Много. Очень. Позволяют деньги. Не особо позволяет положение. И совсем не позволяет Оля. Но ему плевать. На положение и уж тем более на Олю.
Она знает об Оле. Наверное, когда-нибудь он на ней женится.
Она все ждет, что однажды они станут действительно близкими людьми. Это из серии малонаучной фантастики. Но она ждет. Вдруг однажды ему станет интересно, о чем она думает, почему не верит людям, почему так много курит и как любит его?..
- Что ты хочешь? - совсем беззлобно спрашивает он. Она вздрагивает - слишком долго была тишина, слишком успела привыкнуть…
- Чтобы ты меня помнил.
- Я о тебе помню.
- Врешь. Прошло три минуты после… а ты уже не здесь, - попыталась объяснить она.
- Чего ты хочешь? - еще спокойнее спрашивает он.
"Бесполезно".
- Уже ничего…
Пауза.
- Останься сегодня. Мне очень плохо.
- Останусь. Только надо купить чего-нибудь… - он встает, одевается и выходит.
Пошел за джином. Или текилой. Сейчас он будет пить, а она на него смотреть. Она не может пить. Тело физически не принимает алкоголь. А ведь когда-то она любила выпить. Ладно, это когда-то…
Она будет стоять и курить в окно. И ей все время будет казаться, что он не вернется. Ушел сейчас - и больше не придет. Но ключ уже поворачивается в замке…

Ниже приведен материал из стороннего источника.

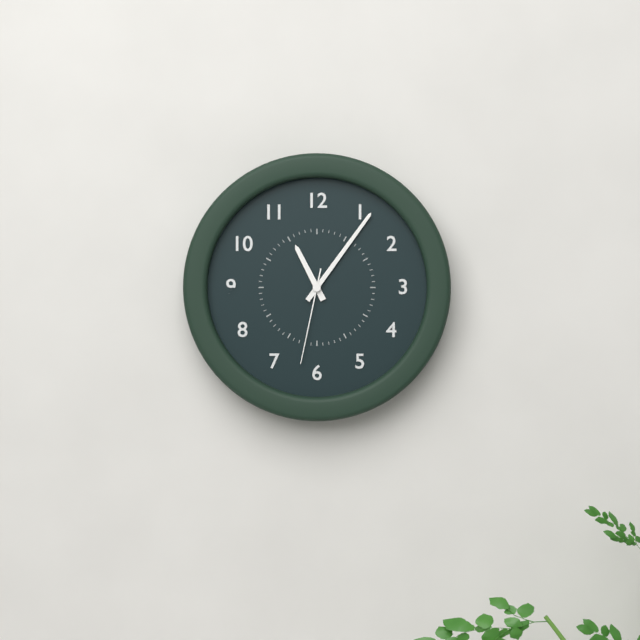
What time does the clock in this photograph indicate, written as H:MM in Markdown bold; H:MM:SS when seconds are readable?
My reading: **11:06:32**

Они будут пить на сидя полу, как когда-то на пирсе…Он будет все разговорчивей и разговорчивей, будет шутить, рассказывать анекдоты. А она будет слушать и заливаться надрывно-хриплым смехом, похожим на кашель. А потом он устанет и попросит ее вытянуть ноги. Возьмет любую тряпку, которая попадется под руки и устроится у нее на ногах, обнимет руками за тонкую талию и закроет глаза. И заснет, засранец. А она будет гладить его светлые жесткие волосы. Когда надоест - легонько щелкнет по высокому римскому носу с горбинкой. Он, не просыпаясь, ругнется сквозь зубы, а она поднимет его насколько сможет и дотащит до кровати. И до утра будет смотреть на этого циничного гения бизнеса. И самый счастливый момент за всю их встречу - когда он начнет искать ее руку во сне. Судорожно схватит так и успокоится. А у нее сердце защемит от нежности. И в это время покажется, что любовь может быть только такой. Когда ему нужна твоя рука, пусть только во сне.